Catinca Tabacaru, 250 Broome Street, New York
Previous to founding the gallery in 2010, owner and founder Catinca Tabacaru was a litigation attorney and served as executive director of Women’s Voices Now, an organization that provides a platform for expression through filmmaking to women living in Muslim-majority communities. Ms. Tabacaru officially opened the first physical space for the gallery in May 2014, with an inaugural group show of works on paper by Swoon and Gail Stoicheff, followed by a show about the color red with pieces by Doo-Jin Ahn, Barnaby Furnas, and more. Solo shows so far have featured Justin Orvis Steimer, Greg Haberny, and Tamara Mendels.
Garis & Hahn, 263 Bowery, New York
Garis & Hahn opened its doors on the Bowery in January 2013. Run by co-directors Mary Garis and Sophie Hahn, the gallery presents itself as a “gallery-cum-kunsthalle” specializing in themed exhibitions by guest curators, like “Dying on Stage: New Painting in New York” “What is an art book?” and “Leaps into the Void: Shamanism, Meditation, Transcendence, Oblivion.” While young, it already boasts 36 artists on its roster, has participated in international art fairs like Cutlog and UNTITLED., participated in arts initiatives like the New Museum’s Ideas City festival, and organized overseas pop-up shows at Paris’ Salon Zurcher.
LYNCH THAM, 175 Rivington Street, New York
Longtime curator and dealer Florence Lynch (who used to have own gallery in Chelsea) has teamed up with Bee Tham to start LYNCH THAM, a Lower East Side-based Contemporary Art gallery that shows established, mid-career, and emerging artists.
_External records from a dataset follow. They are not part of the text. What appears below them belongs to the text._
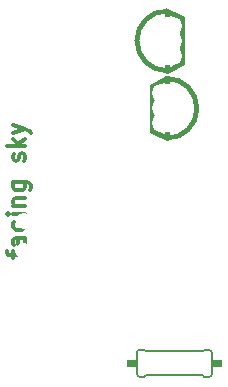
<source format=gbr>
%TF.GenerationSoftware,KiCad,Pcbnew,(2015-12-30 BZR 6409)-product*%
%TF.CreationDate,2016-01-04T10:25:45+01:00*%
%TF.ProjectId,transmitter,7472616E736D69747465722E6B696361,rev?*%
%TF.FileFunction,Legend,Top*%
%FSLAX46Y46*%
G04 Gerber Fmt 4.6, Leading zero omitted, Abs format (unit mm)*
G04 Created by KiCad (PCBNEW (2015-12-30 BZR 6409)-product) date pon, 4 sty 2016, 10:25:45*
%MOMM*%
G01*
G04 APERTURE LIST*
%ADD10C,0.100000*%
%ADD11C,0.300000*%
%ADD12C,0.381000*%
%ADD13C,0.152400*%
%ADD14C,1.197560*%
%ADD15R,2.400000X2.300000*%
%ADD16C,2.300000*%
%ADD17O,2.600000X1.500000*%
%ADD18R,1.924000X2.599640*%
%ADD19O,1.924000X2.599640*%
%ADD20C,1.924000*%
%ADD21C,1.416000*%
%ADD22R,2.599640X1.924000*%
%ADD23O,2.599640X1.924000*%
%ADD24C,1.720800*%
G04 APERTURE END LIST*
D10*
D11*
X54288571Y-108548572D02*
X54288571Y-107977143D01*
X55288571Y-108334286D02*
X54002857Y-108334286D01*
X53860000Y-108262858D01*
X53788571Y-108120000D01*
X53788571Y-107977143D01*
X55288571Y-106834286D02*
X54502857Y-106834286D01*
X54360000Y-106905715D01*
X54288571Y-107048572D01*
X54288571Y-107334286D01*
X54360000Y-107477143D01*
X55217143Y-106834286D02*
X55288571Y-106977143D01*
X55288571Y-107334286D01*
X55217143Y-107477143D01*
X55074286Y-107548572D01*
X54931429Y-107548572D01*
X54788571Y-107477143D01*
X54717143Y-107334286D01*
X54717143Y-106977143D01*
X54645714Y-106834286D01*
X55217143Y-105477143D02*
X55288571Y-105620000D01*
X55288571Y-105905714D01*
X55217143Y-106048572D01*
X55145714Y-106120000D01*
X55002857Y-106191429D01*
X54574286Y-106191429D01*
X54431429Y-106120000D01*
X54360000Y-106048572D01*
X54288571Y-105905714D01*
X54288571Y-105620000D01*
X54360000Y-105477143D01*
X55288571Y-104834286D02*
X54288571Y-104834286D01*
X53788571Y-104834286D02*
X53860000Y-104905715D01*
X53931429Y-104834286D01*
X53860000Y-104762858D01*
X53788571Y-104834286D01*
X53931429Y-104834286D01*
X54288571Y-104120000D02*
X55288571Y-104120000D01*
X54431429Y-104120000D02*
X54360000Y-104048572D01*
X54288571Y-103905714D01*
X54288571Y-103691429D01*
X54360000Y-103548572D01*
X54502857Y-103477143D01*
X55288571Y-103477143D01*
X54288571Y-102120000D02*
X55502857Y-102120000D01*
X55645714Y-102191429D01*
X55717143Y-102262857D01*
X55788571Y-102405714D01*
X55788571Y-102620000D01*
X55717143Y-102762857D01*
X55217143Y-102120000D02*
X55288571Y-102262857D01*
X55288571Y-102548571D01*
X55217143Y-102691429D01*
X55145714Y-102762857D01*
X55002857Y-102834286D01*
X54574286Y-102834286D01*
X54431429Y-102762857D01*
X54360000Y-102691429D01*
X54288571Y-102548571D01*
X54288571Y-102262857D01*
X54360000Y-102120000D01*
X55217143Y-100334286D02*
X55288571Y-100191429D01*
X55288571Y-99905714D01*
X55217143Y-99762857D01*
X55074286Y-99691429D01*
X55002857Y-99691429D01*
X54860000Y-99762857D01*
X54788571Y-99905714D01*
X54788571Y-100120000D01*
X54717143Y-100262857D01*
X54574286Y-100334286D01*
X54502857Y-100334286D01*
X54360000Y-100262857D01*
X54288571Y-100120000D01*
X54288571Y-99905714D01*
X54360000Y-99762857D01*
X55288571Y-99048571D02*
X53788571Y-99048571D01*
X54717143Y-98905714D02*
X55288571Y-98477143D01*
X54288571Y-98477143D02*
X54860000Y-99048571D01*
X54288571Y-97977142D02*
X55288571Y-97619999D01*
X54288571Y-97262857D02*
X55288571Y-97619999D01*
X55645714Y-97762857D01*
X55717143Y-97834285D01*
X55788571Y-97977142D01*
D12*
X67310000Y-98425000D02*
X67310000Y-93345000D01*
X67310000Y-98425000D02*
X66040000Y-97790000D01*
X66040000Y-97790000D02*
X66040000Y-93980000D01*
X66040000Y-93980000D02*
X67310000Y-93345000D01*
X67310000Y-98425000D02*
G75*
G03X69850000Y-95885000I0J2540000D01*
G01*
X69850000Y-95885000D02*
G75*
G03X67310000Y-93345000I-2540000J0D01*
G01*
X67310000Y-87630000D02*
X67310000Y-92710000D01*
X67310000Y-87630000D02*
X68580000Y-88265000D01*
X68580000Y-88265000D02*
X68580000Y-92075000D01*
X68580000Y-92075000D02*
X67310000Y-92710000D01*
X67310000Y-87630000D02*
G75*
G03X64770000Y-90170000I0J-2540000D01*
G01*
X64770000Y-90170000D02*
G75*
G03X67310000Y-92710000I2540000J0D01*
G01*
D13*
X65024000Y-116332000D02*
G75*
G03X64770000Y-116586000I0J-254000D01*
G01*
X65024000Y-118618000D02*
G75*
G02X64770000Y-118364000I0J254000D01*
G01*
X71120000Y-118364000D02*
G75*
G02X70866000Y-118618000I-254000J0D01*
G01*
X71120000Y-116586000D02*
G75*
G03X70866000Y-116332000I-254000J0D01*
G01*
X64770000Y-118364000D02*
X64770000Y-116586000D01*
X65024000Y-116332000D02*
X65405000Y-116332000D01*
X65532000Y-116459000D02*
X65405000Y-116332000D01*
X65024000Y-118618000D02*
X65405000Y-118618000D01*
X65532000Y-118491000D02*
X65405000Y-118618000D01*
X70358000Y-116459000D02*
X70485000Y-116332000D01*
X70358000Y-116459000D02*
X65532000Y-116459000D01*
X70358000Y-118491000D02*
X70485000Y-118618000D01*
X70358000Y-118491000D02*
X65532000Y-118491000D01*
X70866000Y-116332000D02*
X70485000Y-116332000D01*
X70866000Y-118618000D02*
X70485000Y-118618000D01*
X71120000Y-118364000D02*
X71120000Y-116586000D01*
D10*
G36*
X71120000Y-117779800D02*
X71983600Y-117779800D01*
X71983600Y-117170200D01*
X71120000Y-117170200D01*
X71120000Y-117779800D01*
G37*
G36*
X63906400Y-117779800D02*
X64770000Y-117779800D01*
X64770000Y-117170200D01*
X63906400Y-117170200D01*
X63906400Y-117779800D01*
G37*
%LPC*%
D14*
X136469700Y-102640380D03*
X136467160Y-98843080D03*
D15*
X60626000Y-105268000D03*
D16*
X60626000Y-107808000D03*
D17*
X67310000Y-97155000D03*
X67310000Y-95885000D03*
X67310000Y-94615000D03*
X67310000Y-88900000D03*
X67310000Y-90170000D03*
X67310000Y-91440000D03*
D18*
X122555000Y-107950000D03*
D19*
X120015000Y-107950000D03*
D15*
X60626000Y-97805000D03*
D16*
X60626000Y-100345000D03*
D20*
X133000000Y-111760000D03*
X133000000Y-109220000D03*
X133000000Y-106680000D03*
D15*
X66040000Y-101600000D03*
D16*
X66040000Y-104140000D03*
D18*
X127635000Y-116205000D03*
D19*
X125095000Y-116205000D03*
X122555000Y-116205000D03*
D21*
X99695000Y-111760000D03*
X102235000Y-111760000D03*
X123825000Y-119380000D03*
X126365000Y-119380000D03*
X118745000Y-100330000D03*
X118745000Y-102870000D03*
X123190000Y-111125000D03*
X120650000Y-111125000D03*
D18*
X106045000Y-111760000D03*
D19*
X108585000Y-111760000D03*
D21*
X99695000Y-97790000D03*
X102235000Y-97790000D03*
D22*
X62230000Y-93345000D03*
D23*
X62230000Y-90805000D03*
D18*
X66040000Y-113030000D03*
D19*
X68580000Y-113030000D03*
D21*
X67310000Y-86360000D03*
X64770000Y-86360000D03*
X55245000Y-105410000D03*
X55245000Y-107950000D03*
D22*
X76200000Y-94615000D03*
D23*
X76200000Y-97155000D03*
D24*
X62865000Y-117475000D03*
X73025000Y-117475000D03*
D20*
X129540000Y-89789000D03*
X127000000Y-94869000D03*
X129540000Y-102235000D03*
X124460000Y-89789000D03*
X121920000Y-94869000D03*
X124460000Y-102235000D03*
M02*

</source>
They have popped up just about everywhere since opening in March 2013, with booths at Pulse, the Dallas Art Fair, Moving Image, and Volta NY. They’ve presented solos shows by Art world veterans like Walter Robinson and Pedro Calapez, historic exhibitions and panels on Post-War Italian artist Guglielmo Achille Cavellini, and group shows with works by Martin Creed, Yves Klein, Andy Warhol, Mona Hatoum, Robert Ryman, Barbara Kruger, Carl Andre, Shirin Neshat, and more.
William Arnold, 94 Scholes, Apt. 3R, Brooklyn
The youngest gallery on our list, and only accessible by appointment, William Arnold opened in September with a show titled “New Systems, New Structures,” featuring Darja Bajagić, a young Yale grad known for her controversial sexually explicit collages, Jon Rafman, who started the virally popular blog project Nine Eyes of Google Street View, and Jesse Stecklow, who is part of the Los Angeles-based artist collective Jogging. Currently, the gallery has another group show up with works by Ms. Bajagić, Vanessa Billy, Aleksander Hardashnakov, Kate Levant, and Andy Schumacher titled “Time Remembered.” We look forward to great things.